The chart, which represents Google searches originating from the United States only, clearly shows that the interest in Big Data – at least as a search term – has reached a plateau. On the other hand, searches on topics such as “Data Science” and “Machine Learning”are still on the rise. It is also interesting to note that Google Trends shows that the most related search to Big Data is “Big Data analytics”.
Thus, it seems that while the interest in “Big Data” in general has been leveling off, the interest in specific topics such as Machine Learning and Data Science continue to rise. Notice that at some point the term Big Data was broadly address everything that had to do with data analysis on a large scale, including the quantitative disciplines that today we are referring to as Data Science.
Similar trends appear when we look, using Google Trends, at the interest in the technologies that represent “Big Data” and “Data Science” respectively.

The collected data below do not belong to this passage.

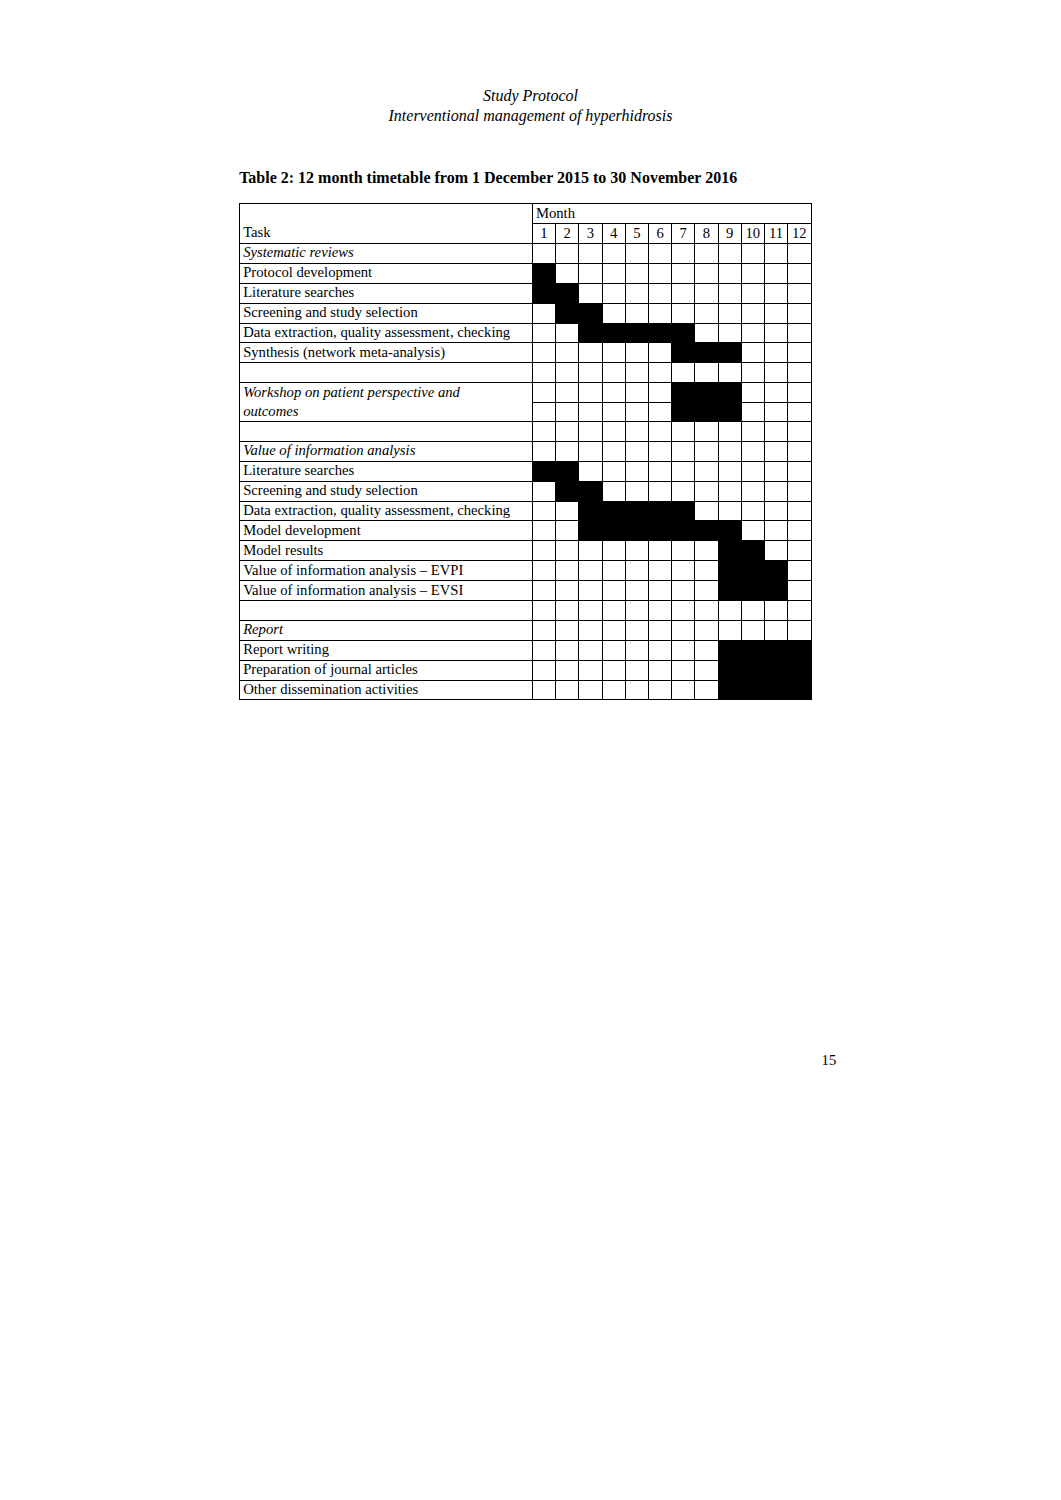Study Protocol
Interventional management of hyperhidrosis
Table 2: 12 month timetable from 1 December 2015 to 30 November 2016
| | Month |
| Task | 1 | 2 | 3 | 4 | 5 | 6 | 7 | 8 | 9 | 10 | 11 | 12 |
| Systematic reviews | | | | | | | | | | | | |
| Protocol development | | | | | | | | | | | | |
| Literature searches | | | | | | | | | | | | |
| Screening and study selection | | | | | | | | | | | | |
| Data extraction, quality assessment, checking | | | | | | | | | | | | |
| Synthesis (network meta-analysis) | | | | | | | | | | | | |
| Workshop on patient perspective and | | | | | | | | | | | | |
| outcomes | | | | | | | | | |
| Value of information analysis | | | | | | | | | | | | |
| Literature searches | | | | | | | | | | | | |
| Screening and study selection | | | | | | | | | | | | |
| Data extraction, quality assessment, checking | | | | | | | | | | | | |
| Model development | | | | | | | | | | | | |
| Model results | | | | | | | | | | | | |
| Value of information analysis – EVPI | | | | | | | | | | | | |
| Value of information analysis – EVSI | | | | | | | | | | | | |
| Report | | | | | | | | | | | | |
| Report writing | | | | | | | | | | | | |
| Preparation of journal articles | | | | | | | | | | | | |
| Other dissemination activities | | | | | | | | | | | | |
15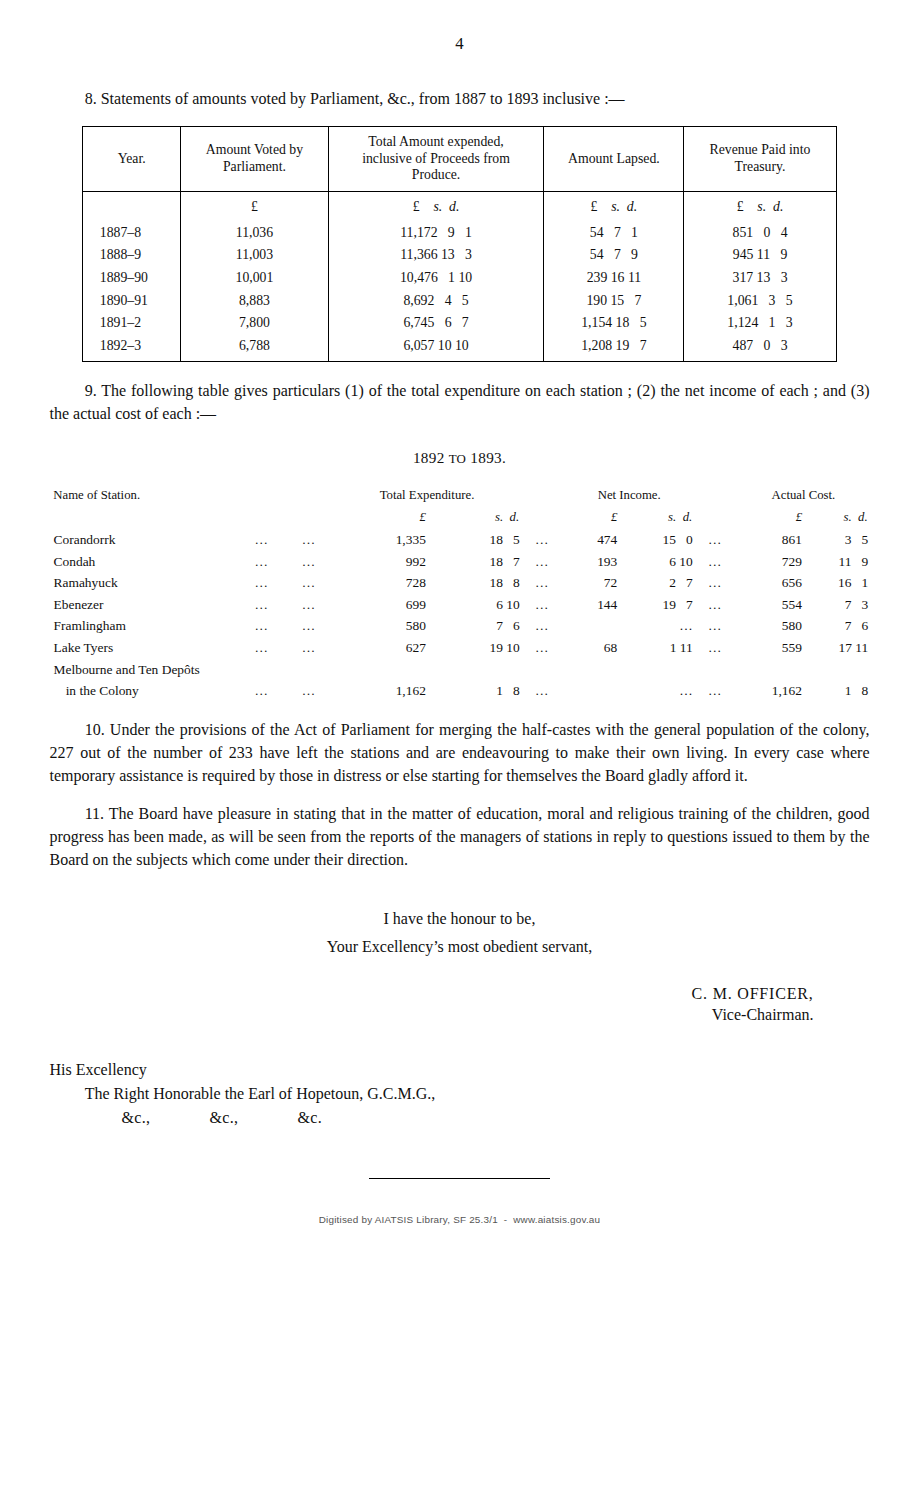4
8. Statements of amounts voted by Parliament, &c., from 1887 to 1893 inclusive :—
| Year. | Amount Voted by Parliament. | Total Amount expended, inclusive of Proceeds from Produce. | Amount Lapsed. | Revenue Paid into Treasury. |
| --- | --- | --- | --- | --- |
| | £ | £ s. d. | £ s. d. | £ s. d. |
| 1887–8 | 11,036 | 11,172 9 1 | 54 7 1 | 851 0 4 |
| 1888–9 | 11,003 | 11,366 13 3 | 54 7 9 | 945 11 9 |
| 1889–90 | 10,001 | 10,476 1 10 | 239 16 11 | 317 13 3 |
| 1890–91 | 8,883 | 8,692 4 5 | 190 15 7 | 1,061 3 5 |
| 1891–2 | 7,800 | 6,745 6 7 | 1,154 18 5 | 1,124 1 3 |
| 1892–3 | 6,788 | 6,057 10 10 | 1,208 19 7 | 487 0 3 |
9. The following table gives particulars (1) of the total expenditure on each station ; (2) the net income of each ; and (3) the actual cost of each :—
1892 TO 1893.
| Name of Station. | | | Total Expenditure. | | Net Income. | | Actual Cost. |
| --- | --- | --- | --- | --- | --- | --- | --- |
| | | | £ | s. d. | | £ | s. d. | | £ | s. d. |
| Corandorrk | … | … | 1,335 | 18 5 | … | 474 | 15 0 | … | 861 | 3 5 |
| Condah | … | … | 992 | 18 7 | … | 193 | 6 10 | … | 729 | 11 9 |
| Ramahyuck | … | … | 728 | 18 8 | … | 72 | 2 7 | … | 656 | 16 1 |
| Ebenezer | … | … | 699 | 6 10 | … | 144 | 19 7 | … | 554 | 7 3 |
| Framlingham | … | … | 580 | 7 6 | … | | … | … | 580 | 7 6 |
| Lake Tyers | … | … | 627 | 19 10 | … | 68 | 1 11 | … | 559 | 17 11 |
| Melbourne and Ten Depôts | | | | | | | | |
| in the Colony | … | … | 1,162 | 1 8 | … | | … | … | 1,162 | 1 8 |
10. Under the provisions of the Act of Parliament for merging the half-castes with the general population of the colony, 227 out of the number of 233 have left the stations and are endeavouring to make their own living. In every case where temporary assistance is required by those in distress or else starting for themselves the Board gladly afford it.
11. The Board have pleasure in stating that in the matter of education, moral and religious training of the children, good progress has been made, as will be seen from the reports of the managers of stations in reply to questions issued to them by the Board on the subjects which come under their direction.
I have the honour to be,
Your Excellency’s most obedient servant,
C. M. OFFICER,
Vice-Chairman.
His Excellency
The Right Honorable the Earl of Hopetoun, G.C.M.G.,
&c.,&c.,&c.
Digitised by AIATSIS Library, SF 25.3/1 - www.aiatsis.gov.au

When we look at the search terms for Big Data related technologies, for example “Apache Hadoop”, “Apache Hive” and the machine-learning-related (with Mlib) “Apache Spark“, we also see a trend that confirms a leveling off of the interest in “Hadoop ecosystem” technologies, and growing interest in technologies that are more focused on the processing and analysis of non-relational data repositories.
So, what is all this telling us? Well, first of all that Data Analytics is still very relevant to businesses, and that the focus is shifting from data infrastructure to advanced analytics. Whether the “Big Data” hype was just a hype or not, only time will tell; however, it has brought the attention back to data-driven decision making.
Many of us have been here through the waves of keywords describing the Art and Science of understanding, transforming and modeling large data sets: Knowledge Discovery, Data Mining, Analytics, Big Data, Machine Learning,… Not a lot has substantially changed under the sun, except for the scale of the data available and the refinement of modeling tools, nor has the relevance of driving business decisions through quantitative data patterns.
My conclusion is this – the practice of data analysis has gone through a series of hype-and-bust cycles, but every cycles takes us to a noticeable higher level of adoption, competence and actual change. It is everyone’s guess which new data-related technology is going to drive the next cycle, but no matter what, it will be welcomed.